- [What to do]
Every line of the data is to be retyped exactly.

---------- Supplied information ----------

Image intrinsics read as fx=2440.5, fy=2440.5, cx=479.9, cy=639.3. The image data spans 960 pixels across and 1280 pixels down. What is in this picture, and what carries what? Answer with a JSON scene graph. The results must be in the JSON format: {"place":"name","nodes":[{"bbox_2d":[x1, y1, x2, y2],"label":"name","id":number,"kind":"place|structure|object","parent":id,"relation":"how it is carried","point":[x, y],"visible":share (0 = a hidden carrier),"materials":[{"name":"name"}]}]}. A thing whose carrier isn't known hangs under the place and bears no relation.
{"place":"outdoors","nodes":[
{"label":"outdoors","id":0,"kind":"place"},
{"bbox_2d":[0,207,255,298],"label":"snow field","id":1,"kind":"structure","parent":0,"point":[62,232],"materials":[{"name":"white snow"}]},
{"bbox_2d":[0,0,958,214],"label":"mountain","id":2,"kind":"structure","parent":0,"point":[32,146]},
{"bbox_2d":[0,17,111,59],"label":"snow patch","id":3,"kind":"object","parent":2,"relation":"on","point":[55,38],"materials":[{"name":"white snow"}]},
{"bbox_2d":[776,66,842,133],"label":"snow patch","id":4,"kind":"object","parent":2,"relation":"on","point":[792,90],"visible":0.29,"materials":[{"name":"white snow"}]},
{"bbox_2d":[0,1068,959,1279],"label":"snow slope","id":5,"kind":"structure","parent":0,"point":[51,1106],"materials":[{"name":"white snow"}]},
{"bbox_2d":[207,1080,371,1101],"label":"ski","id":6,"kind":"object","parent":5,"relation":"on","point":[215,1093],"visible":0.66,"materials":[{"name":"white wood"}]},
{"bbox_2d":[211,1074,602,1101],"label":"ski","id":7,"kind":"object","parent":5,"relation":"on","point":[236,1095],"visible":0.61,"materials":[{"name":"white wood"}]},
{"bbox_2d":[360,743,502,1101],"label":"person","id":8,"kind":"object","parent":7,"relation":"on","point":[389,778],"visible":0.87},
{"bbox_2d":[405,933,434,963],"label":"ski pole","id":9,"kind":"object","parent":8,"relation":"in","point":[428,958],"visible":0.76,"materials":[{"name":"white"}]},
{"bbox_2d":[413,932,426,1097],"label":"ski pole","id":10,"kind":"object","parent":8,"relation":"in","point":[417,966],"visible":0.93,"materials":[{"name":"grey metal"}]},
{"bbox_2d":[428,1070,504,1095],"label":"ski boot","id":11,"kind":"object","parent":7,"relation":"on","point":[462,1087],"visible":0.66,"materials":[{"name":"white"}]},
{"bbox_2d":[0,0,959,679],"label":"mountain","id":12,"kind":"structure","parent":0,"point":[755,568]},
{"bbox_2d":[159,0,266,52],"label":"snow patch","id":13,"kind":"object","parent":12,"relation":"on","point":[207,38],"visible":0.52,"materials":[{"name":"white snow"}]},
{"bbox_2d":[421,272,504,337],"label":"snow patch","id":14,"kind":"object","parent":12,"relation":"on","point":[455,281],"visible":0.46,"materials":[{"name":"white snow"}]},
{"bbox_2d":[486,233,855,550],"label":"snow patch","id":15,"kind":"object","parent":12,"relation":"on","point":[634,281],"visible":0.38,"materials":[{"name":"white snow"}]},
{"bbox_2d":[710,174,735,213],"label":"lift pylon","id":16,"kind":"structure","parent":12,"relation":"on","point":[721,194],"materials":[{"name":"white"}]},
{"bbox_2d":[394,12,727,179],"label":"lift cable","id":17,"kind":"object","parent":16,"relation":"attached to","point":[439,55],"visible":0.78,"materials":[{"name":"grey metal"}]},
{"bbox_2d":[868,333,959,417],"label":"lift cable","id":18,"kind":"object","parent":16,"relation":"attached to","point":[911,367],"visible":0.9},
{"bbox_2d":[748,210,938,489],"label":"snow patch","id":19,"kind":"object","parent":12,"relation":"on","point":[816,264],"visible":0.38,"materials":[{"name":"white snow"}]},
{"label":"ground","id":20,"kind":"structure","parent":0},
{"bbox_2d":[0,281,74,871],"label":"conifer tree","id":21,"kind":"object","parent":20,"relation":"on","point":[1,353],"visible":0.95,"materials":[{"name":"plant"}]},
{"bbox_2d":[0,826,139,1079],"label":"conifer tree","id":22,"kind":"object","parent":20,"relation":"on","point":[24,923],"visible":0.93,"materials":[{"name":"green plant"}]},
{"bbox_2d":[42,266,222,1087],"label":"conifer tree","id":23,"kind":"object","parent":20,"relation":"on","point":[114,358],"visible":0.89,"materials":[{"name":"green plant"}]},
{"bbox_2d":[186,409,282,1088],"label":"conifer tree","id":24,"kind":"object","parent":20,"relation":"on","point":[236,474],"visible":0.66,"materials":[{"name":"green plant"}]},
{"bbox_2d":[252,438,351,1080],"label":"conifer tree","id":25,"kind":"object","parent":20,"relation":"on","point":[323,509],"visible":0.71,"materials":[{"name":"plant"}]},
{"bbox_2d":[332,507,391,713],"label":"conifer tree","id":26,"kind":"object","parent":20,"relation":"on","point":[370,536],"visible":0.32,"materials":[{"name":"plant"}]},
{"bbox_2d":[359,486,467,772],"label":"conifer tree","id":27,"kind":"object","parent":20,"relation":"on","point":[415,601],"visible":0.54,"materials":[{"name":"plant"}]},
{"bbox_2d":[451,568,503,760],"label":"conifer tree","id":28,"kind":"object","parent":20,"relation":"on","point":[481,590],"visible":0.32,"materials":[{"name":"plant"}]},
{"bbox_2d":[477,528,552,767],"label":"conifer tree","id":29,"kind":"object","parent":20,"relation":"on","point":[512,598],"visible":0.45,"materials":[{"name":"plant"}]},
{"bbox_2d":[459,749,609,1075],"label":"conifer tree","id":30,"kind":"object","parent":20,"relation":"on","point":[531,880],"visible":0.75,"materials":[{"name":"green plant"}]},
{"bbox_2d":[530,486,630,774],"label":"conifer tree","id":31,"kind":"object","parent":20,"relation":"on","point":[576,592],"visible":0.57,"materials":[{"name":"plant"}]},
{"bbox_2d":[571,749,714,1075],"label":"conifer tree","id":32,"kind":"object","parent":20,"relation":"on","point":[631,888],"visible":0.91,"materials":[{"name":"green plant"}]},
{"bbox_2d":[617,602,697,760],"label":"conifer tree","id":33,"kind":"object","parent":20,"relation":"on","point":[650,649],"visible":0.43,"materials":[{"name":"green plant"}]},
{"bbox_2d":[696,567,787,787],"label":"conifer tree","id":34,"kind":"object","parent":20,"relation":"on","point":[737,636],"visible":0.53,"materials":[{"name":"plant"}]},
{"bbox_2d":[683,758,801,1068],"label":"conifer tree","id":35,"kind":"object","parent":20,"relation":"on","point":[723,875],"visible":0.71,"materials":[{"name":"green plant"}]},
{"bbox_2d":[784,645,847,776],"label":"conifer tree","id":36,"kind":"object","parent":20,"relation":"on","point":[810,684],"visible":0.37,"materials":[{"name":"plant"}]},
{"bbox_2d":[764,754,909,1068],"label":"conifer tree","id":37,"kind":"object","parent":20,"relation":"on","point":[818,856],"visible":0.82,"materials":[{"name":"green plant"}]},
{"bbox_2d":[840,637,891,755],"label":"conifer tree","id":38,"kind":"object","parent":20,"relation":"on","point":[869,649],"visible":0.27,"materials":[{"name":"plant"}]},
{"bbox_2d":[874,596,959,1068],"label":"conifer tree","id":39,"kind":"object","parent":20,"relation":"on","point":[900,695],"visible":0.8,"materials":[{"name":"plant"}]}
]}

----------

- [Solution]
Image intrinsics read as fx=2440.5, fy=2440.5, cx=479.9, cy=639.3. The image data spans 960 pixels across and 1280 pixels down. What is in this picture, and what carries what? Answer with a JSON scene graph. The results must be in the JSON format: {"place":"name","nodes":[{"bbox_2d":[x1, y1, x2, y2],"label":"name","id":number,"kind":"place|structure|object","parent":id,"relation":"how it is carried","point":[x, y],"visible":share (0 = a hidden carrier),"materials":[{"name":"name"}]}]}. A thing whose carrier isn't known hangs under the place and bears no relation.
{"place":"outdoors","nodes":[
{"label":"outdoors","id":0,"kind":"place"},
{"bbox_2d":[0,207,255,298],"label":"snow field","id":1,"kind":"structure","parent":0,"point":[62,232],"materials":[{"name":"white snow"}]},
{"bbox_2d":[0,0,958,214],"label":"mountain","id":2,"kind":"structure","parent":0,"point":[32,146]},
{"bbox_2d":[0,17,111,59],"label":"snow patch","id":3,"kind":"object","parent":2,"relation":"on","point":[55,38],"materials":[{"name":"white snow"}]},
{"bbox_2d":[776,66,842,133],"label":"snow patch","id":4,"kind":"object","parent":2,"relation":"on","point":[792,90],"visible":0.29,"materials":[{"name":"white snow"}]},
{"bbox_2d":[0,1068,959,1279],"label":"snow slope","id":5,"kind":"structure","parent":0,"point":[51,1106],"materials":[{"name":"white snow"}]},
{"bbox_2d":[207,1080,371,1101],"label":"ski","id":6,"kind":"object","parent":5,"relation":"on","point":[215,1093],"visible":0.66,"materials":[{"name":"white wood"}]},
{"bbox_2d":[211,1074,602,1101],"label":"ski","id":7,"kind":"object","parent":5,"relation":"on","point":[236,1095],"visible":0.61,"materials":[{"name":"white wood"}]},
{"bbox_2d":[360,743,502,1101],"label":"person","id":8,"kind":"object","parent":7,"relation":"on","point":[389,778],"visible":0.87},
{"bbox_2d":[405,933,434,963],"label":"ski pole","id":9,"kind":"object","parent":8,"relation":"in","point":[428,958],"visible":0.76,"materials":[{"name":"white"}]},
{"bbox_2d":[413,932,426,1097],"label":"ski pole","id":10,"kind":"object","parent":8,"relation":"in","point":[417,966],"visible":0.93,"materials":[{"name":"grey metal"}]},
{"bbox_2d":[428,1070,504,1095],"label":"ski boot","id":11,"kind":"object","parent":7,"relation":"on","point":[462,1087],"visible":0.66,"materials":[{"name":"white"}]},
{"bbox_2d":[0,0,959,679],"label":"mountain","id":12,"kind":"structure","parent":0,"point":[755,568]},
{"bbox_2d":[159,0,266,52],"label":"snow patch","id":13,"kind":"object","parent":12,"relation":"on","point":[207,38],"visible":0.52,"materials":[{"name":"white snow"}]},
{"bbox_2d":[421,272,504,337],"label":"snow patch","id":14,"kind":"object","parent":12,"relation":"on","point":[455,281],"visible":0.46,"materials":[{"name":"white snow"}]},
{"bbox_2d":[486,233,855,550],"label":"snow patch","id":15,"kind":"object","parent":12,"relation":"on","point":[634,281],"visible":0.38,"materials":[{"name":"white snow"}]},
{"bbox_2d":[710,174,735,213],"label":"lift pylon","id":16,"kind":"structure","parent":12,"relation":"on","point":[721,194],"materials":[{"name":"white"}]},
{"bbox_2d":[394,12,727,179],"label":"lift cable","id":17,"kind":"object","parent":16,"relation":"attached to","point":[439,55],"visible":0.78,"materials":[{"name":"grey metal"}]},
{"bbox_2d":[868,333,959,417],"label":"lift cable","id":18,"kind":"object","parent":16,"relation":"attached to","point":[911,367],"visible":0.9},
{"bbox_2d":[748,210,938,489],"label":"snow patch","id":19,"kind":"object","parent":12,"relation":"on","point":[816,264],"visible":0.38,"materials":[{"name":"white snow"}]},
{"label":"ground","id":20,"kind":"structure","parent":0},
{"bbox_2d":[0,281,74,871],"label":"conifer tree","id":21,"kind":"object","parent":20,"relation":"on","point":[1,353],"visible":0.95,"materials":[{"name":"plant"}]},
{"bbox_2d":[0,826,139,1079],"label":"conifer tree","id":22,"kind":"object","parent":20,"relation":"on","point":[24,923],"visible":0.93,"materials":[{"name":"green plant"}]},
{"bbox_2d":[42,266,222,1087],"label":"conifer tree","id":23,"kind":"object","parent":20,"relation":"on","point":[114,358],"visible":0.89,"materials":[{"name":"green plant"}]},
{"bbox_2d":[186,409,282,1088],"label":"conifer tree","id":24,"kind":"object","parent":20,"relation":"on","point":[236,474],"visible":0.66,"materials":[{"name":"green plant"}]},
{"bbox_2d":[252,438,351,1080],"label":"conifer tree","id":25,"kind":"object","parent":20,"relation":"on","point":[323,509],"visible":0.71,"materials":[{"name":"plant"}]},
{"bbox_2d":[332,507,391,713],"label":"conifer tree","id":26,"kind":"object","parent":20,"relation":"on","point":[370,536],"visible":0.32,"materials":[{"name":"plant"}]},
{"bbox_2d":[359,486,467,772],"label":"conifer tree","id":27,"kind":"object","parent":20,"relation":"on","point":[415,601],"visible":0.54,"materials":[{"name":"plant"}]},
{"bbox_2d":[451,568,503,760],"label":"conifer tree","id":28,"kind":"object","parent":20,"relation":"on","point":[481,590],"visible":0.32,"materials":[{"name":"plant"}]},
{"bbox_2d":[477,528,552,767],"label":"conifer tree","id":29,"kind":"object","parent":20,"relation":"on","point":[512,598],"visible":0.45,"materials":[{"name":"plant"}]},
{"bbox_2d":[459,749,609,1075],"label":"conifer tree","id":30,"kind":"object","parent":20,"relation":"on","point":[531,880],"visible":0.75,"materials":[{"name":"green plant"}]},
{"bbox_2d":[530,486,630,774],"label":"conifer tree","id":31,"kind":"object","parent":20,"relation":"on","point":[576,592],"visible":0.57,"materials":[{"name":"plant"}]},
{"bbox_2d":[571,749,714,1075],"label":"conifer tree","id":32,"kind":"object","parent":20,"relation":"on","point":[631,888],"visible":0.91,"materials":[{"name":"green plant"}]},
{"bbox_2d":[617,602,697,760],"label":"conifer tree","id":33,"kind":"object","parent":20,"relation":"on","point":[650,649],"visible":0.43,"materials":[{"name":"green plant"}]},
{"bbox_2d":[696,567,787,787],"label":"conifer tree","id":34,"kind":"object","parent":20,"relation":"on","point":[737,636],"visible":0.53,"materials":[{"name":"plant"}]},
{"bbox_2d":[683,758,801,1068],"label":"conifer tree","id":35,"kind":"object","parent":20,"relation":"on","point":[723,875],"visible":0.71,"materials":[{"name":"green plant"}]},
{"bbox_2d":[784,645,847,776],"label":"conifer tree","id":36,"kind":"object","parent":20,"relation":"on","point":[810,684],"visible":0.37,"materials":[{"name":"plant"}]},
{"bbox_2d":[764,754,909,1068],"label":"conifer tree","id":37,"kind":"object","parent":20,"relation":"on","point":[818,856],"visible":0.82,"materials":[{"name":"green plant"}]},
{"bbox_2d":[840,637,891,755],"label":"conifer tree","id":38,"kind":"object","parent":20,"relation":"on","point":[869,649],"visible":0.27,"materials":[{"name":"plant"}]},
{"bbox_2d":[874,596,959,1068],"label":"conifer tree","id":39,"kind":"object","parent":20,"relation":"on","point":[900,695],"visible":0.8,"materials":[{"name":"plant"}]}
]}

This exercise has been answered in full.